だが可能な限りいい成果を出すことだけが、死んだ仲間たちへ報いることだった。
「クモンも死んだ、キンソウも……もう俺達しか、この国のために戦えない。俺達が西重を守るためにも、今強くなるしかない」
繰り上がりで第二将軍となったセンカジは、悔しそうに顔をしかめながら、しかし決意していた。
「俺は……あの二人を越えて、黄金世代の筆頭になるつもりだった。だが、その機会は失われた。たとえあいつらを討ち取った、ブゥやホワイトをどうにかしても、アイツらに勝ったことにはならない」
強くなるために、強くなる理由を口にする。
第二将軍となってしまった彼の言葉は、そのまま他の将にも当てはまる。
出世と言えば聞こえはいい、なり上がったと言えば聞こえはいい。

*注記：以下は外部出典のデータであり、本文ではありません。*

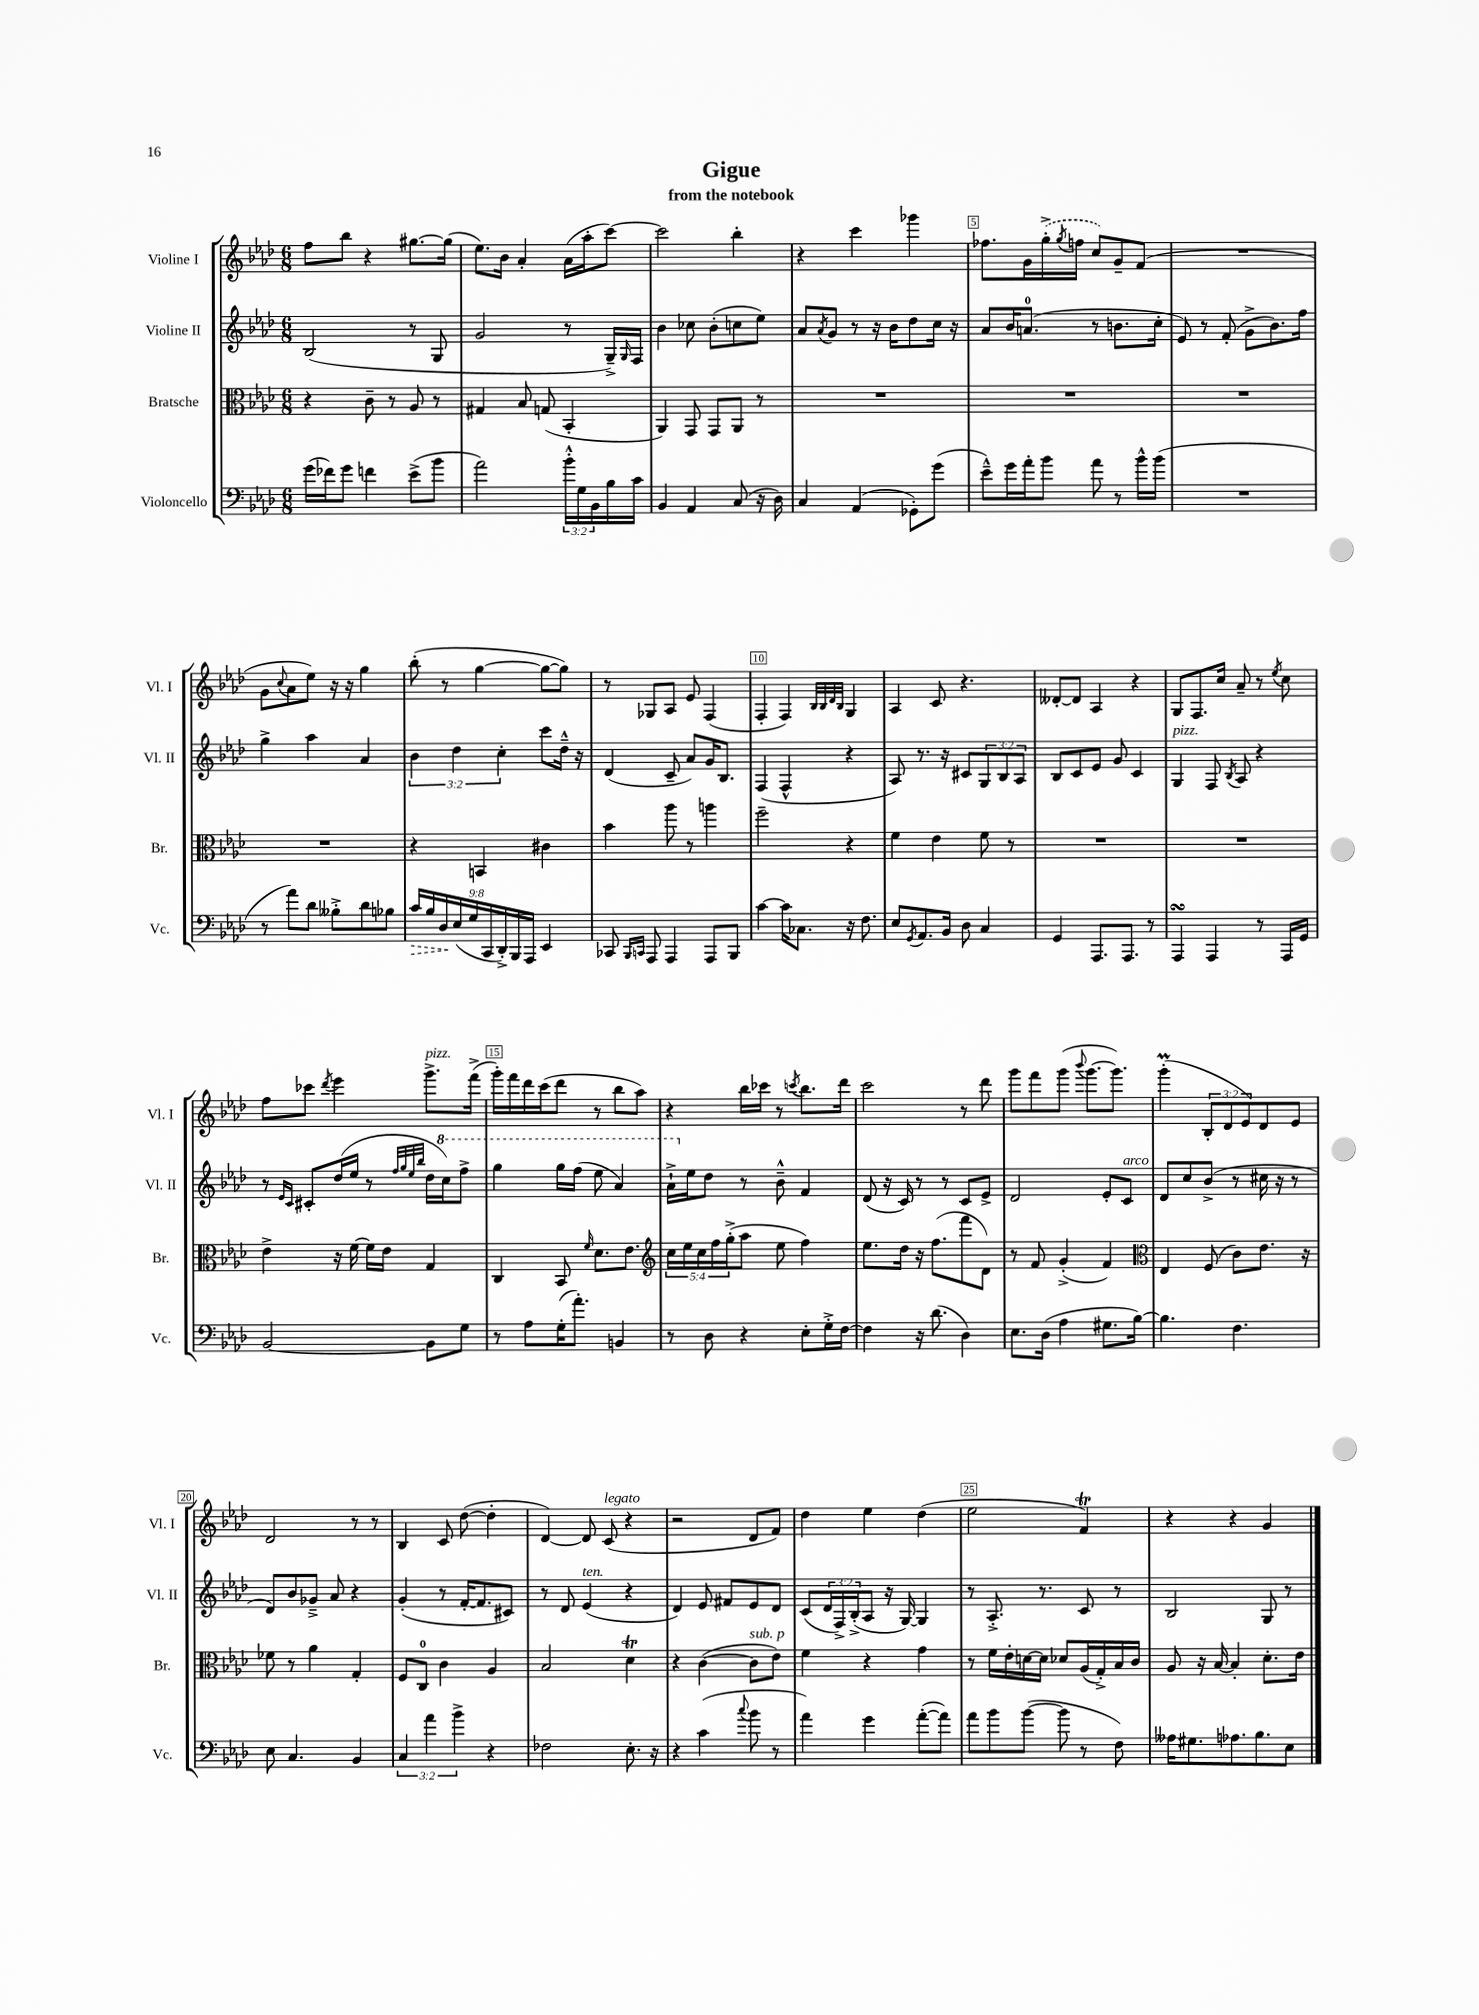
\header { title = "Gigue" subtitle = "from the notebook" }
<<
\new StaffGroup <<
\new Staff = "s0" \with { instrumentName = "Violine I" shortInstrumentName = "Vl. I" } {
    \clef treble \key aes \major \numericTimeSignature \time 6/8 \override Staff.TupletNumber.text = #tuplet-number::calc-fraction-text
    f''8 bes''8 r4 gis''8.~ gis''16( |
    ees''8.) bes'16 aes'4-. aes'16( aes''16-. c'''8~) |
    c'''2 bes''4-. |
    r4 c'''4 ges'''4 |
    fes''8. g'16 \once \slurDashed g''16-.->( \acciaccatura { g''8 } f''16 c''8) g'8-- f'8( |
    R2. |
    g'8 \appoggiatura { c''8 } aes'8 ees''8) r16 r16 g''4 |
    bes''8-.( r8 g''4~ g''8~ g''8) |
    r8 ges8 aes8 ees'8 f4( |
    f4-. f4) \grace { bes32 bes32 des'32 bes32 } g4 |
    aes4 c'8 r4. |
    deses'8~-. deses'8 aes4 r4 |
    g8 f8. c''16 aes'8-- r8 \acciaccatura { ees''8 } c''8 |
    f''8 ces'''8 \acciaccatura { des'''8 } ees'''4 g'''8.->^\markup { \italic "pizz." } f'''16->( |
    g'''16-.) f'''16 des'''16 c'''16( des'''8 r8 bes''8 aes''8) |
    r4 bes''16 ces'''16 r8 \acciaccatura { c'''8 } bes''8. des'''16 |
    c'''2 r8 des'''8 |
    g'''8 f'''8 g'''8( \appoggiatura { bes'''8 } g'''8.~ g'''8.) |
    g'''4-.\prall( \tuplet 3/2 { bes8-. des'8 ees'8) } des'8 ees'8 |
    des'2 r8 r8 |
    bes4 c'8 des''8~( des''4-. |
    des'4~) des'8 c'8^\markup { \italic "legato" }( r4 |
    r2 des'8 f'8) |
    des''4 ees''4 des''4( |
    ees''2 f'4\trill) |
    r4 r4 g'4 \bar "|." |
}
\new Staff = "s1" \with { instrumentName = "Violine II" shortInstrumentName = "Vl. II" } {
    \clef treble \key aes \major \numericTimeSignature \time 6/8 \override Staff.TupletNumber.text = #tuplet-number::calc-fraction-text
    bes2( r8 g8 |
    g'2 r8 g16--->) \grace { g16 } f16 |
    bes'4 ces''8 bes'8-.( c''8 ees''8) |
    aes'8 \acciaccatura { aes'8 } g'8 r8 r16 bes'16 des''8 c''16 r16 |
    aes'8 bes'16 a'8.-0( r8 b'8. c''16-. |
    ees'8) r8 f'8-.( g'8-> bes'8.) f''16 |
    g''4-> aes''4 aes'4 |
    \tuplet 3/2 { bes'4 des''4 c''4-. } c'''8 des''16---^ r16 |
    des'4( c'8-- aes'8) g'16 bes8. |
    f4( f4-^ r4 |
    aes8) r8. r16 cis'8 \tuplet 3/2 { g8 bes8 aes8 } |
    bes8 c'8 ees'8 g'8 c'4 |
    g4^\markup { \italic "pizz." } f8 \acciaccatura { bes8 } aes8 r4 |
    r8 \grace { ees'16 c'16 } cis'8-. des''16( ees''16 r8 \grace { f''32 g''32 ees''32 bes''32 } des''16 \ottava #1 c'''16) f'''8-> |
    g'''4 g'''16 f'''16( ees'''8 aes''4) |
    aes''16-!-> \ottava #0 ees''16 des''8 r8 bes'8---^ f'4 |
    des'8( r16 c'16) r8 r8 c'8 ees'8-> |
    des'2 ees'8-. c'8^\markup { \italic "arco" } |
    des'8 c''8 bes'8->( r8 cis''16 r16 r8 |
    des'8) bes'8 ges'8---> aes'8 r4 |
    g'4-.( r8 f'16~-. f'8. cis'8) |
    r8 des'8 ees'4^\markup { \italic "ten." }( r4 |
    des'4) ees'8 fis'8 ees'8 des'8 |
    c'8( \tuplet 3/2 { des'16 f16->) bes16-.->( } aes8 r16 g16~) g4 |
    r8 aes8.-.-> r8. c'8 r8 |
    bes2 g8 r8 \bar "|." |
}
\new Staff = "s2" \with { instrumentName = "Bratsche" shortInstrumentName = "Br." } {
    \clef alto \key aes \major \numericTimeSignature \time 6/8 \override Staff.TupletNumber.text = #tuplet-number::calc-fraction-text
    r4 c'8-- r8 aes8 r8 |
    gis4 bes8 g8( bes,4-. |
    aes,4) g,8 g,8 aes,8 r8 |
    R2. |
    R2. |
    R2. |
    R2. |
    r4 b,4 cis'4 |
    bes'4 aes''8 r8 a''4 |
    f''2-- r4 |
    f'4 ees'4 f'8 r8 |
    R2. |
    R2. |
    ees'4-> r16 f'16~ f'16 ees'16 g4 |
    c4 bes,8 \grace { f'16 } des'8. ees'8. |
    \clef treble \tuplet 5/4 { c''16 ees''16 c''16 f''16 g''16-.->( } aes''8 ees''8 f''4) |
    ees''8. des''16 r16 f''8.( f'''8 des'8) |
    r8 f'8 g'4-.->( f'4) |
    \clef alto ees4 f8( c'8) ees'8. r16 |
    fes'8 r8 aes'4 g4-. |
    f8 c8-0 c'4 aes4 |
    bes2 des'4\trill |
    r4 c'4~( c'8^\markup { \italic "sub. p" } ees'8) |
    f'4 r4 g'4 |
    r8 f'16 ees'16-. d'16~ d'16 des'8 aes16( g16-.->) bes16 c'16 |
    aes8 r16 bes16~ bes4-. des'8.-. ees'16 \bar "|." |
}
\new Staff = "s3" \with { instrumentName = "Violoncello" shortInstrumentName = "Vc." } {
    \clef bass \key aes \major \numericTimeSignature \time 6/8 \override Staff.TupletNumber.text = #tuplet-number::calc-fraction-text
    g'16( fes'16) g'8 f'4 ees'8->( bes'8 |
    aes'2) \tuplet 3/2 { bes'16-.-^ g16 bes,16 } bes16 c'16 |
    bes,4 aes,4 c8( r16 des16) |
    c4 aes,4( ges,8-.) g'8( |
    ees'8---^) g'16 aes'16-. bes'8 aes'8 r8 bes'16-^ bes'16( |
    R2. |
    r8 aes'8) des'8 beses8-.-> des'8 bes8 |
    \tuplet 9/8 { \once \override Hairpin.style = #'dashed-line c'16\> bes16 des16\! ees16( g16 c,16 des,16-.->) bes,,16 aes,,16 } ees,4 |
    ces,8 \grace { bes,,16 c,16 } aes,,8 aes,,4 aes,,8 bes,,8 |
    c'4~ c'16 ces8. r16 f8. |
    ees8 \acciaccatura { g,8 } aes,8. bes,16 des8 c4 |
    g,4 aes,,8. aes,,8. r8 |
    aes,,4\turn aes,,4 r8 aes,,16 g,16 |
    bes,2~ bes,8 g8 |
    r8 aes8 g16-.( aes'8.-.) b,4 |
    r8 des8 r4 ees8-. g16-.-> f16~ |
    f4 r16 des'8.( des4) |
    ees8. des16( aes4 gis8. bes16~) |
    bes4. f4. |
    ees8 c4. bes,4 |
    \tuplet 3/2 { c4 aes'4 bes'4-> } r4 |
    fes2 ees8.-. r16 |
    r4 c'4( \appoggiatura { c''8 } bes'8 r8 |
    aes'4) g'4 aes'8~-.( aes'8) |
    aes'8 bes'8 bes'8~( bes'8 r8 f8) |
    aeses16 gis8. aes8. bes8. ees8 \bar "|." |
}
>>
>>
\layout { \context { \Score \override BarNumber.break-visibility = ##(#f #t #t) barNumberVisibility = #(every-nth-bar-number-visible 5) \override BarNumber.stencil = #(make-stencil-boxer 0.1 0.3 ly:text-interface::print) } }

戦時中に他がミスをし、武勲をあげた者が順当に地位を駆けのぼったと言ってもいい。
だが西重に、彼らより優秀な人材はいないのだ。どんな無理難題が起きても、彼らが解決できなければ、そのまま被害が出続けるだけだ。
「俺達が奴らを越えることはない……だが、代わりに戦うことはできる。俺達にしかできないことだ」
もはや、妬むべき相手も頼るべき相手もいない。
必要最低限、そのぎりぎりに近い状況。
だからこそ、才あるものはより輝く。
英雄の英雄たるゆえんは、たった一人の奮起や覚醒で戦況を変えうるからに他ならない。
「二人組を三つ作り、死に物狂いで試合を重ねる! 一人の脱落者も許されん、なまった体をよみがえらせ、さらに強くするのだ!」
この場に残った、たったの六人。
しかし彼ら一人一人が、祀の先祖が数多の犠牲を払っても、結局勝ちきれなかった程の存在だ。
その覚醒は、国家の軍事バランスを再び変え得るものであった。